▶ _DIRECTIONS_:
Reproduce the data exactly as it stands.

____________

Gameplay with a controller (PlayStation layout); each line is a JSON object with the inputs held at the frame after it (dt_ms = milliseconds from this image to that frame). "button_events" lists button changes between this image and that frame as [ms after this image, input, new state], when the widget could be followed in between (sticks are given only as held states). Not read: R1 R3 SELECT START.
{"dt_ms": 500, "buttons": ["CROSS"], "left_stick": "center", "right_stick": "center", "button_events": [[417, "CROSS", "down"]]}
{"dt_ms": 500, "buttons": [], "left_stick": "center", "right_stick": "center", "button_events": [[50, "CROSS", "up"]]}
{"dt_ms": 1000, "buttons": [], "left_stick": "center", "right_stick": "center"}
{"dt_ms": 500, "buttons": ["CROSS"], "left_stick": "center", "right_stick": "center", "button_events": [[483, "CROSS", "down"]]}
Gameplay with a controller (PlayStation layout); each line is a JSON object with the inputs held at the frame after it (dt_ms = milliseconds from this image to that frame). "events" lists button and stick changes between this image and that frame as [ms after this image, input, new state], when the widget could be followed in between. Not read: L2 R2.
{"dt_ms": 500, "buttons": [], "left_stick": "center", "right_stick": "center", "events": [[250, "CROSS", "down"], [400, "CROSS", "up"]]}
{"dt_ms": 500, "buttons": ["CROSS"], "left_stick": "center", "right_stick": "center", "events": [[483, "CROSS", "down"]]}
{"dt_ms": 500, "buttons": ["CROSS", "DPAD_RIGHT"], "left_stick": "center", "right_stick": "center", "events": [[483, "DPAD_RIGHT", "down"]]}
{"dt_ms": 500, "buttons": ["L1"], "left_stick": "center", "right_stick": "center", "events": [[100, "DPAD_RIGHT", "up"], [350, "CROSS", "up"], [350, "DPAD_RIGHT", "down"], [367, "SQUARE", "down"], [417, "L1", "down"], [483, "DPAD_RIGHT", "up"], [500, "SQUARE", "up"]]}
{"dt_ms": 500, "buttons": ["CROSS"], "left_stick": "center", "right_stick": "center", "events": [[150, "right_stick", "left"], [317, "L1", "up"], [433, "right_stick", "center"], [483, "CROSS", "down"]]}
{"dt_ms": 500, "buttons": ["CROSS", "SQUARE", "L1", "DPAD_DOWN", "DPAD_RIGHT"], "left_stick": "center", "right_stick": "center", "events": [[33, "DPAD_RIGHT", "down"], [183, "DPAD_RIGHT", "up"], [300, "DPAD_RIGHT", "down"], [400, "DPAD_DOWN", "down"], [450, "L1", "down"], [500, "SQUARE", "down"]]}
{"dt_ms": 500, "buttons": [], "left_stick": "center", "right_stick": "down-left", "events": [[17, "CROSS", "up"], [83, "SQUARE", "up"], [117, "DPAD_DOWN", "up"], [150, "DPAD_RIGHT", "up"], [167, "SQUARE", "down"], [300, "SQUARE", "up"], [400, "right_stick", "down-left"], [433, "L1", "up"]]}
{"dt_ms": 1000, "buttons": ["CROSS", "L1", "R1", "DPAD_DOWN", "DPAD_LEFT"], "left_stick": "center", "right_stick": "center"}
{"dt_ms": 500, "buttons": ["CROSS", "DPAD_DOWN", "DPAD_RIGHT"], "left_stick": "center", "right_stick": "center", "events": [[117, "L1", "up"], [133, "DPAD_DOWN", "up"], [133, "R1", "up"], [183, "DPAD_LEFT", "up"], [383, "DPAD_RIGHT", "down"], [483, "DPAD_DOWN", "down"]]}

____________

▶ _SOLUTION TO THIS TASK_:
Gameplay with a controller (PlayStation layout); each line is a JSON object with the inputs held at the frame after it (dt_ms = milliseconds from this image to that frame). "button_events" lists button changes between this image and that frame as [ms after this image, input, new state], when the widget could be followed in between (sticks are given only as held states). Not read: R1 R3 SELECT START.
{"dt_ms": 500, "buttons": ["CROSS"], "left_stick": "center", "right_stick": "center", "button_events": [[417, "CROSS", "down"]]}
{"dt_ms": 500, "buttons": [], "left_stick": "center", "right_stick": "center", "button_events": [[50, "CROSS", "up"]]}
{"dt_ms": 1000, "buttons": [], "left_stick": "center", "right_stick": "center"}
{"dt_ms": 500, "buttons": ["CROSS"], "left_stick": "center", "right_stick": "center", "button_events": [[483, "CROSS", "down"]]}
Gameplay with a controller (PlayStation layout); each line is a JSON object with the inputs held at the frame after it (dt_ms = milliseconds from this image to that frame). "events" lists button and stick changes between this image and that frame as [ms after this image, input, new state], when the widget could be followed in between. Not read: L2 R2.
{"dt_ms": 500, "buttons": [], "left_stick": "center", "right_stick": "center", "events": [[250, "CROSS", "down"], [400, "CROSS", "up"]]}
{"dt_ms": 500, "buttons": ["CROSS"], "left_stick": "center", "right_stick": "center", "events": [[483, "CROSS", "down"]]}
{"dt_ms": 500, "buttons": ["CROSS", "DPAD_RIGHT"], "left_stick": "center", "right_stick": "center", "events": [[483, "DPAD_RIGHT", "down"]]}
{"dt_ms": 500, "buttons": ["L1"], "left_stick": "center", "right_stick": "center", "events": [[100, "DPAD_RIGHT", "up"], [350, "CROSS", "up"], [350, "DPAD_RIGHT", "down"], [367, "SQUARE", "down"], [417, "L1", "down"], [483, "DPAD_RIGHT", "up"], [500, "SQUARE", "up"]]}
{"dt_ms": 500, "buttons": ["CROSS"], "left_stick": "center", "right_stick": "center", "events": [[150, "right_stick", "left"], [317, "L1", "up"], [433, "right_stick", "center"], [483, "CROSS", "down"]]}
{"dt_ms": 500, "buttons": ["CROSS", "SQUARE", "L1", "DPAD_DOWN", "DPAD_RIGHT"], "left_stick": "center", "right_stick": "center", "events": [[33, "DPAD_RIGHT", "down"], [183, "DPAD_RIGHT", "up"], [300, "DPAD_RIGHT", "down"], [400, "DPAD_DOWN", "down"], [450, "L1", "down"], [500, "SQUARE", "down"]]}
{"dt_ms": 500, "buttons": [], "left_stick": "center", "right_stick": "down-left", "events": [[17, "CROSS", "up"], [83, "SQUARE", "up"], [117, "DPAD_DOWN", "up"], [150, "DPAD_RIGHT", "up"], [167, "SQUARE", "down"], [300, "SQUARE", "up"], [400, "right_stick", "down-left"], [433, "L1", "up"]]}
{"dt_ms": 1000, "buttons": ["CROSS", "L1", "R1", "DPAD_DOWN", "DPAD_LEFT"], "left_stick": "center", "right_stick": "center"}
{"dt_ms": 500, "buttons": ["CROSS", "DPAD_DOWN", "DPAD_RIGHT"], "left_stick": "center", "right_stick": "center", "events": [[117, "L1", "up"], [133, "DPAD_DOWN", "up"], [133, "R1", "up"], [183, "DPAD_LEFT", "up"], [383, "DPAD_RIGHT", "down"], [483, "DPAD_DOWN", "down"]]}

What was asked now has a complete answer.